A day before BepiColombo's latest close approach, a pocket of high-energy particles from the sun hit the spacecraft and Mercury. Those particles would have dramatically affected the planet's magnetosphere and may explain some of the unexpected features in the data, although further analysis is needed before drawing any conclusions, Williamson said.
The latest flyby "was the closest a spacecraft has ever flown by a planet, including Earth," said Ignacio Clerigo, who is BepiColombo's spacecraft operations manager at the European Space Agency (ESA) in Germany. He credited the mission's flight control and dynamics teams for successfully carrying out the complex encounter that was 21 miles (35 km) closer than originally planned. "It's really an engineering achievement."
The unexpectedly close brush over Mercury's surface was due to the revised trajectory crafted by the mission team in an effort to overcome a glitch in the spacecraft's propulsion system.
In April, engineers determined that the electric thrusters in the spacecraft's transfer module, which rely on electricity supplied by the module's solar panels, were not operating at full power. Anomalous electric currents flowing between the probe's transfer module and a unit that distributes power to the rest of the spacecraft left less power available for the thrusters, prompting the team to come up with a revised route requiring lower thrust levels.

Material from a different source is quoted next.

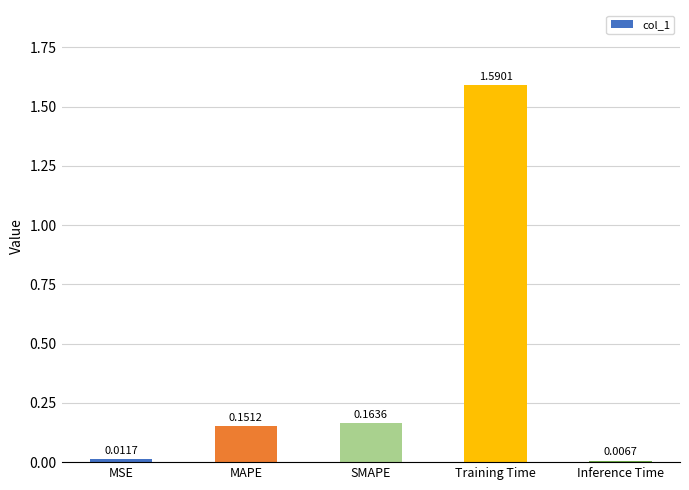

How many data points does each series have?

5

"It's upsetting, but we have a simple solution," said Clerigo. The revised route means BepiColombo will enter into orbit around Mercury in November 2026, 11 months behind schedule. The delay will not affect the mission's science objectives, ESA said in a statement earlier this month.
The next milestone for the $1.8 billion spacecraft is a swing past Mercury on Dec. 1 and another on Jan. 8, 2025 — amounting to three flybys in about four months.
"We have a very intense year ahead," said Clerigo.